Stored dataset items:
- Opening Delimiter -
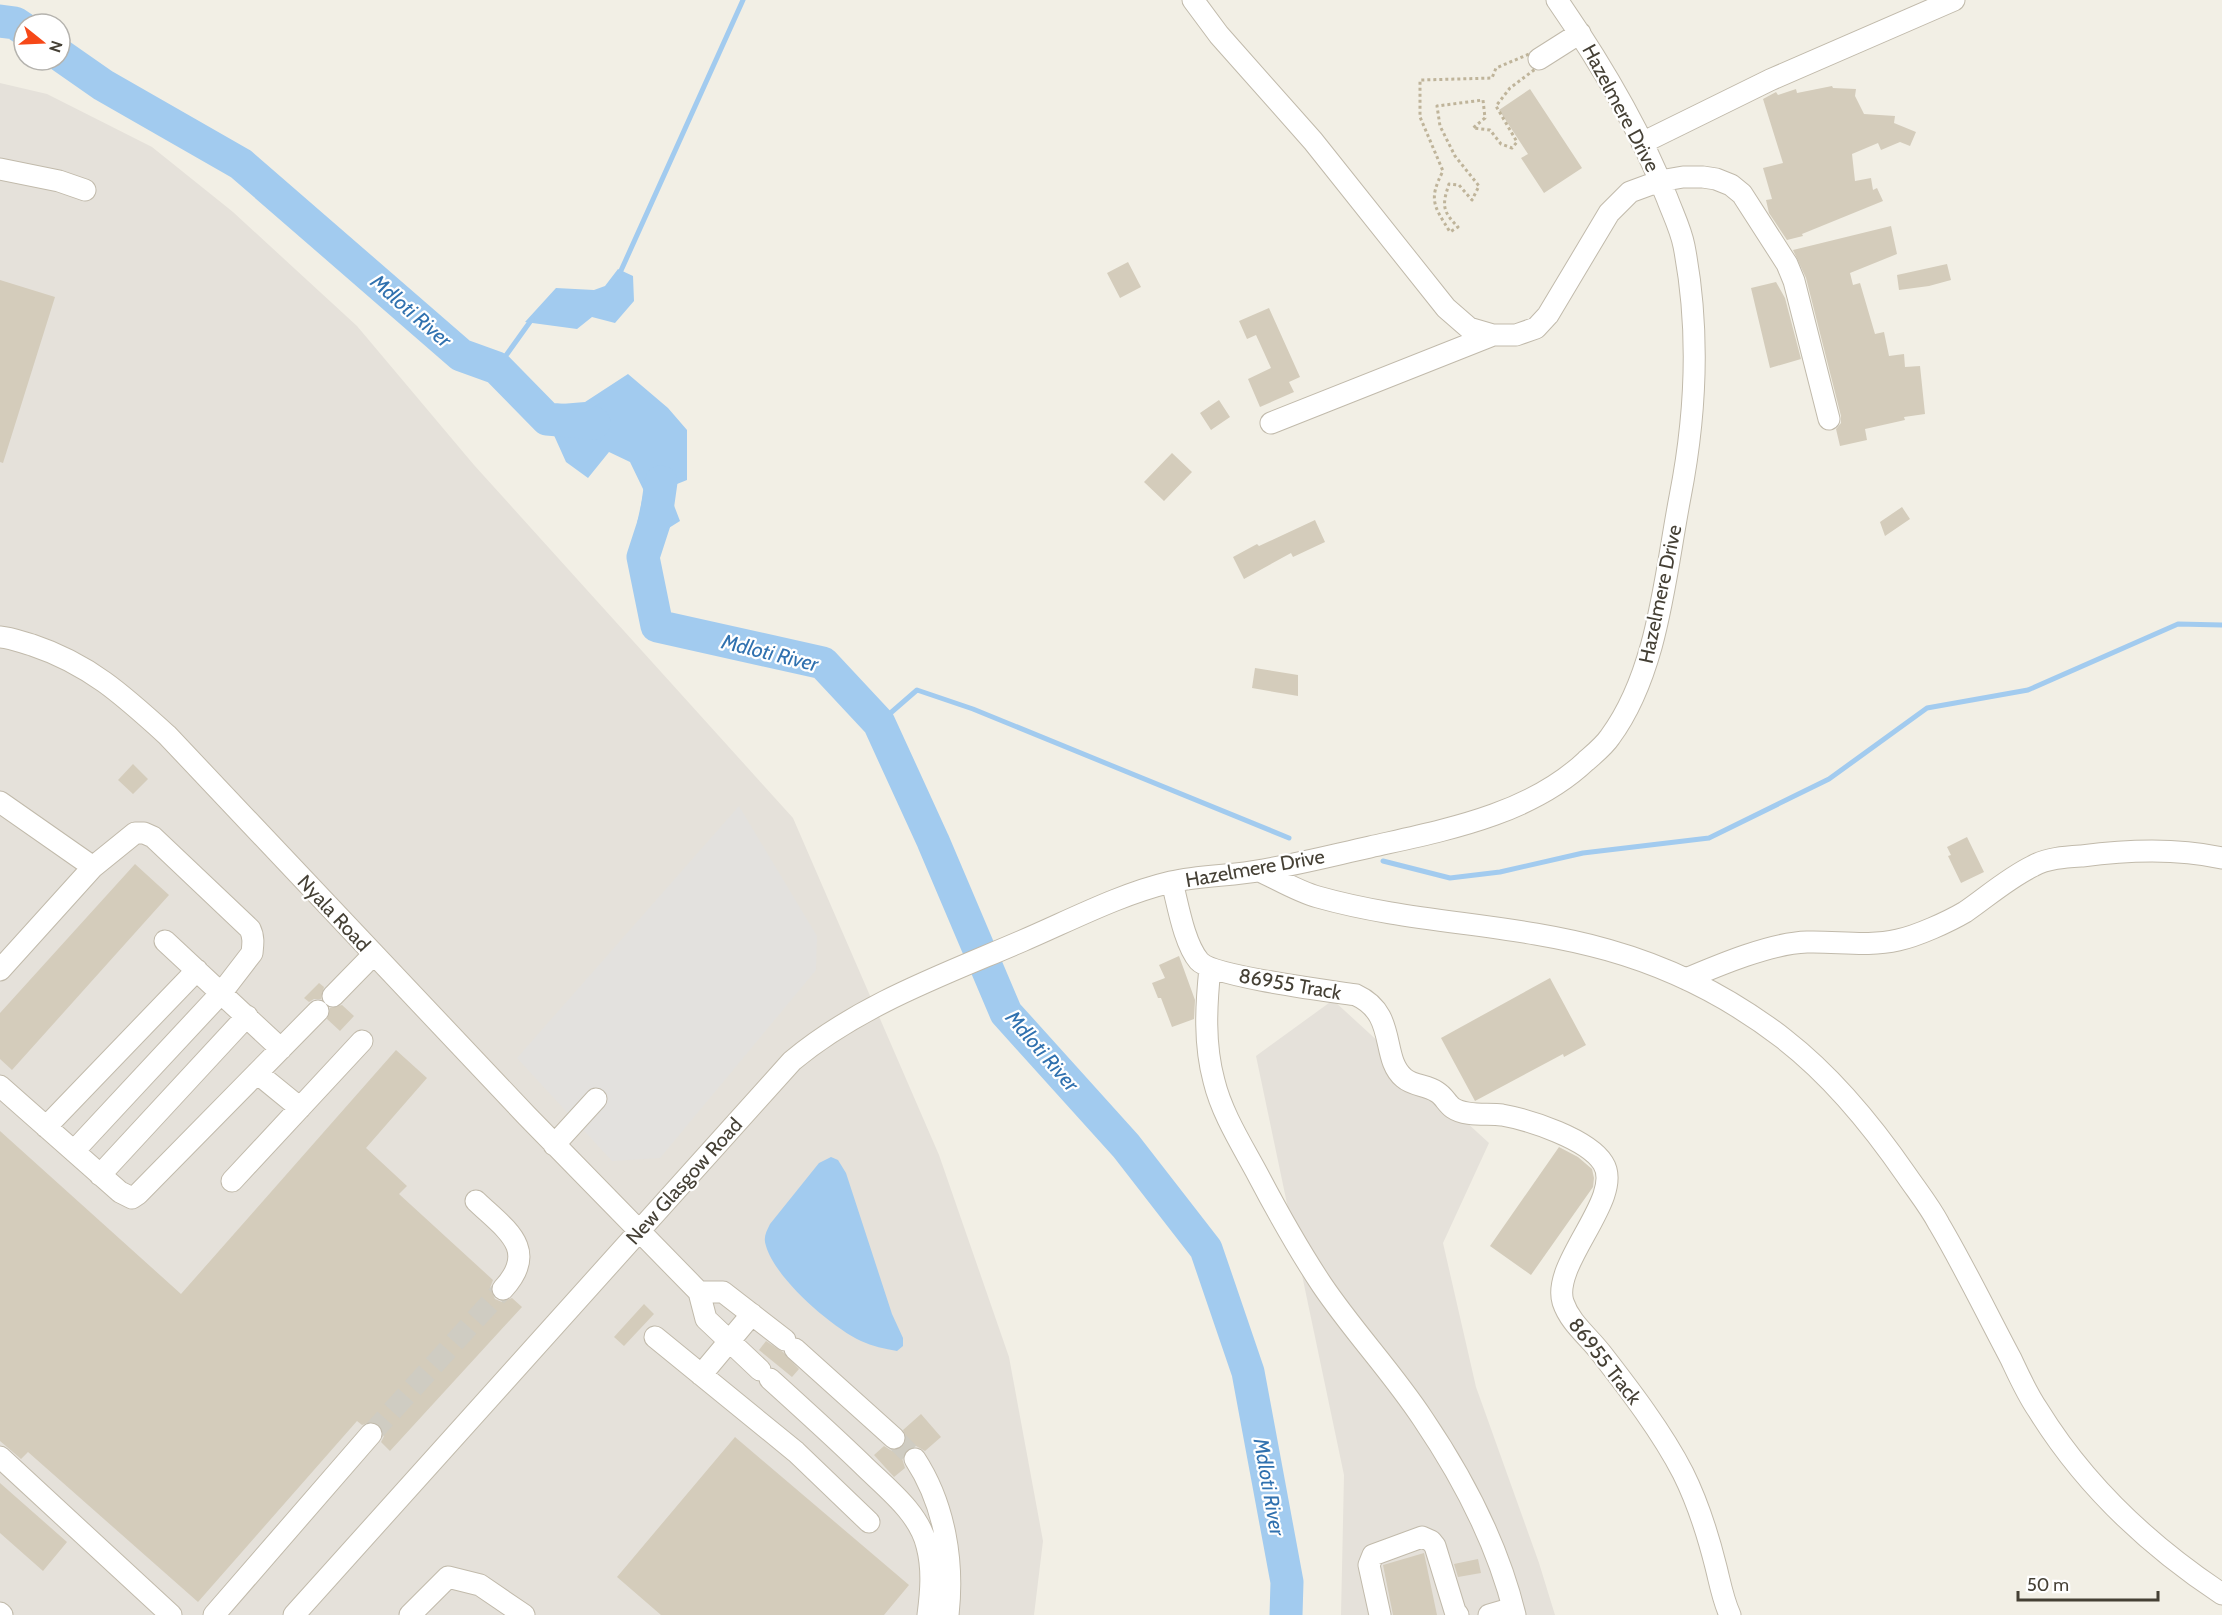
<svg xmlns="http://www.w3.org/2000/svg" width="2222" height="1615" font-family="Cabin,sans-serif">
<rect width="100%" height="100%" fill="#f2efe5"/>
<path fill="#e5e1da" d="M0 83 47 94 152 147 233 212 357 326 474 465 793 818 939 1155 1009 1357 1043 1541 1034 1615H0Z
M1333 1000 1489 1143 1443 1243 1476 1387 1539 1563 1555 1615H1341L1344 1475 1256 1056Z"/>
<path fill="#e3e1de" d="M739 806 817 936 816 970 660 1158 612 1161 517 1058Z"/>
<path fill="#a2cbef" d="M618 269 633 276 634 301 615 323 592 317 577 329 525 322 556 288 594 290 605 286Z
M628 374 668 408 687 430V480L672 486 670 495 680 521 664 531 637 523 644 491 630 462 609 452 588 478 566 462 548 422 561 404 585 402Z
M831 1157 838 1160 846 1173 892 1314 903 1338V1346L897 1351C885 1349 872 1346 861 1341 831 1327 775 1278 766 1246 763 1238 766 1232 770 1224L819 1163Z"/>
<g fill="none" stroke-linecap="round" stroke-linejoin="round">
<path stroke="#a2cbef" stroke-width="5" d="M619 275 743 0
M497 368 532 319
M879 723 917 690 973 709 1289 838
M1383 861 1450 878 1500 872 1583 853 1709 838 1829 779 1927 708 2028 690 2178 624 2222 625"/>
<path stroke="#a2cbef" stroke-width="33" d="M0 21 15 23 24 29
M60 55 103 85 241 164 461 355 497 368 547 419 594 423
M661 482 656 517 643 557 657 626 823 663 879 723 933 841 1006 1013 1126 1146 1206 1249 1248 1372 1287 1582 1286 1615"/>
</g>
<path fill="#d4ccbb" d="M1832 86 1833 88 1856 89 1855 96 1864 114 1895 116 1894 123 1916 132 1910 146 1900 142 1881 150 1878 143 1852 154 1855 181 1871 178 1873 190 1877 188 1883 201 1802 234 1803 236 1787 240 1769 213 1766 200 1772 199 1763 168 1783 163 1763 99 1776 92 1778 95 1796 89 1797 93Z
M1530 89 1582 168 1544 193 1521 158 1528 154 1499 110Z
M1891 226 1897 254 1850 273 1853 285 1860 283 1875 334 1884 332 1889 356 1904 354 1905 367 1920 366 1925 414 1904 417 1905 420 1865 429 1867 440 1840 446 1836 429 1841 423V416L1806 278 1793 250Z
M1128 262 1141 287 1120 298 1107 273Z
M1947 264 1951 280 1929 286 1899 290 1897 275Z
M0 280 55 297 3 463 0 462Z
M1776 282 1785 298 1801 359 1770 368 1751 288Z
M1269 308 1300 377 1289 382 1294 392 1260 407 1248 379 1271 368 1256 335 1247 339 1239 321Z
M1219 400 1230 417 1211 430 1200 413Z
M1172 453 1192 472 1164 501 1144 482Z
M1902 507 1910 519 1885 536 1880 522Z
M1315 520 1325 542 1293 557 1291 553 1244 579 1233 557 1257 544 1259 546Z
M1255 668 1298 675V696L1252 688Z
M133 764 148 779 133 794 118 780Z
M1967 837 1984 872 1961 883 1948 856 1951 855 1947 847Z
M135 864 169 895 12 1070 0 1059V1013Z
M1179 956 1195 1000 1194 1019 1172 1027 1161 998H1158L1152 983 1165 978 1159 965Z
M1550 978 1586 1045 1564 1057 1563 1054 1475 1101 1441 1038Z
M319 983 324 987 321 999H314L309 1002 304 998Z
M342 1005 354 1016 340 1031 327 1019 330 1008Z
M396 1050 427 1078 366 1148 407 1186 399 1194 493 1280 490 1288 495 1299 502 1302 512 1298 522 1307 390 1451 381 1442 384 1436 380 1425 373 1421 362 1425 357 1421 198 1602 28 1452 21 1459 0 1441V1131L181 1294Z
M1559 1147 1578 1157 1592 1169 1594 1178 1593 1187 1531 1275 1490 1246Z
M644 1304 654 1314 624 1346 614 1337Z
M766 1341 783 1352 799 1369 792 1377 759 1350Z
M921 1414 941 1437 925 1451 916 1446 908 1448 902 1458 905 1468 894 1477 874 1455 884 1446 892 1451 903 1447 907 1440 903 1430Z
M735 1437 909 1585 884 1615H661L617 1577Z
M0 1483 67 1542 43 1571 0 1533Z
M1424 1553 1437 1615H1393L1383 1565Z
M1478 1559 1481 1573 1458 1577 1454 1564Z"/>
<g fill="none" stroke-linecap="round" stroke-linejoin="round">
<path stroke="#cfccc2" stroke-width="21" stroke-dasharray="21 10" stroke-linecap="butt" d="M371 1434 503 1289
M894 1438 915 1459"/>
<g stroke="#c1baab" stroke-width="23">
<path id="minor" d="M1193 0 1219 35 1313 141 1446 308 1469 328 1493 335H1516L1536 328 1548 315 1609 213 1630 192 1660 181 1683 177H1703L1716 179 1731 185 1742 194 1787 264 1794 281 1829 419
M1539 59 1580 33
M1642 143 1770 80 1954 0
M0 169 59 181 85 190
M1271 423 1493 335
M0 637C11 638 21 642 32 645 89 664 123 695 167 735L527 1116 699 1292H723L785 1340
M0 802 93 867 0 970
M1260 871C1279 880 1299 892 1318 897 1413 924 1514 923 1608 950 1672 968 1731 998 1784 1039 1833 1077 1872 1125 1907 1176 1918 1192 1930 1207 1939 1224 1965 1268 1987 1314 2011 1359 2019 1376 2027 1394 2038 1410 2085 1486 2148 1545 2222 1594
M1172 882C1178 905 1184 943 1199 961 1212 976 1329 991 1356 995 1398 1014 1380 1058 1404 1078 1413 1086 1427 1085 1437 1092 1444 1096 1447 1104 1453 1108 1466 1117 1488 1113 1502 1115 1530 1120 1588 1139 1603 1163 1625 1197 1551 1263 1563 1302 1570 1323 1588 1336 1601 1353 1629 1389 1662 1432 1683 1473 1698 1503 1708 1535 1716 1567 1720 1583 1723 1600 1730 1615
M165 941 281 1049
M1210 968C1206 1006 1204 1044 1214 1081 1222 1114 1242 1145 1258 1175 1278 1213 1298 1249 1322 1285 1353 1331 1392 1372 1423 1419 1463 1478 1498 1545 1515 1615
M1686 979C1719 965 1771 943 1807 942 1837 941 1868 947 1898 940 1917 936 1948 922 1965 912 1987 897 2008 878 2033 866 2047 858 2066 857 2082 856 2127 850 2177 848 2222 858
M333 996 374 954
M257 1073 300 1108
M0 1086 120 1192 132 1198 138 1194 318 1011
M46 1127 197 970
M554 1145 596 1099
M74 1151 222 992 252 953C253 944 254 937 250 929L153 837 144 833H135L93 867
M100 1175 247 1016
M232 1181 362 1041
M476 1201C505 1229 540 1249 503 1289
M699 1292 706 1319 760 1370
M655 1337 796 1452 869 1522
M795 1349 894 1438
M701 1375 752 1314
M770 1379C801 1407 832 1435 862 1464 885 1487 919 1512 927 1546 933 1569 931 1592 928 1615
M0 1457 171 1615
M915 1459C945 1505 954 1562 948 1615
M0 1613 2 1615
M214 1615 371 1434
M294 1615 792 1061C859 1005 943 975 1022 941 1071 920 1120 894 1171 882 1201 875 1233 876 1263 870 1299 864 1334 855 1370 847 1445 830 1529 815 1586 761 1594 754 1604 746 1610 737 1658 672 1665 575 1680 497 1696 415 1700 329 1684 246 1681 230 1673 214 1667 198 1639 127 1600 62 1557 0
M410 1615 448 1577 480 1585 524 1615
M1380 1615 1369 1565 1373 1555 1422 1537 1431 1541 1435 1546 1455 1611 1458 1615
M1489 1615 1513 1608"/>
</g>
<path stroke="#bfb49a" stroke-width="3" stroke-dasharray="3 3" stroke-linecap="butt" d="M1534 52 1542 64 1510 88 1496 106 1517 142 1512 148 1501 144 1490 130 1473 128 1485 118 1483 100 1437 106 1440 126 1455 156 1479 186 1472 200 1459 185 1449 184C1442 205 1442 211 1458 227L1450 232C1434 206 1428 200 1443 171L1420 117V80L1492 78 1496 68Z"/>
<use href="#minor" stroke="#fff" stroke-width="21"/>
</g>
<g text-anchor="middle" stroke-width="4.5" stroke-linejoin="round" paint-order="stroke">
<g font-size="20" fill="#454035" stroke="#fff">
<text transform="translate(1621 108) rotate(62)" y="7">Hazelmere Drive</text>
<text transform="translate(1660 594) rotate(-78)" y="7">Hazelmere Drive</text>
<text transform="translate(1255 868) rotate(-10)" y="7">Hazelmere Drive</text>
<text transform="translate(334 913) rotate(47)" y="7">Nyala Road</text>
<text transform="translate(1290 984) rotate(10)" y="7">86955 Track</text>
<text transform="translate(684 1181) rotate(-48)" y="7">New Glasgow Road</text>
<text transform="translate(1605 1361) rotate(52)" y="7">86955 Track</text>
</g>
<g font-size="21" font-style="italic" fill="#3071af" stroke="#fff">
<text transform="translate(411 311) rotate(41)" y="7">Mdloti River</text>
<text transform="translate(770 653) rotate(14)" y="7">Mdloti River</text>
<text transform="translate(1042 1051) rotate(49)" y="7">Mdloti River</text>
<text transform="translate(1269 1487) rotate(80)" y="7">Mdloti River</text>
</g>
</g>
<g transform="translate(42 42) rotate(108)"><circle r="28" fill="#ffffff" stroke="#b5b3ae" stroke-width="1.5"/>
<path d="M0-4.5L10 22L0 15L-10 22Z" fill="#f64818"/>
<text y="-9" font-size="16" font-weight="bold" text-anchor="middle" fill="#454035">N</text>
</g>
<path d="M2018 1591v9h140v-9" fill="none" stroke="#454035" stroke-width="3"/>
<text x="2027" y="1591" font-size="18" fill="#454035" stroke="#ffffff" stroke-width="4.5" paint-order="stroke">50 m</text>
</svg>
- Closing Delimiter -
### Work to complete
Reproduce the entries above exactly, but only the lines between the line holding "M0 1483 67 1542 43 1571 0 1533Z" and the line holding "M1271 423 1493 335", inclusive.

### Output
M0 1483 67 1542 43 1571 0 1533Z
M1424 1553 1437 1615H1393L1383 1565Z
M1478 1559 1481 1573 1458 1577 1454 1564Z"/>
<g fill="none" stroke-linecap="round" stroke-linejoin="round">
<path stroke="#cfccc2" stroke-width="21" stroke-dasharray="21 10" stroke-linecap="butt" d="M371 1434 503 1289
M894 1438 915 1459"/>
<g stroke="#c1baab" stroke-width="23">
<path id="minor" d="M1193 0 1219 35 1313 141 1446 308 1469 328 1493 335H1516L1536 328 1548 315 1609 213 1630 192 1660 181 1683 177H1703L1716 179 1731 185 1742 194 1787 264 1794 281 1829 419
M1539 59 1580 33
M1642 143 1770 80 1954 0
M0 169 59 181 85 190
M1271 423 1493 335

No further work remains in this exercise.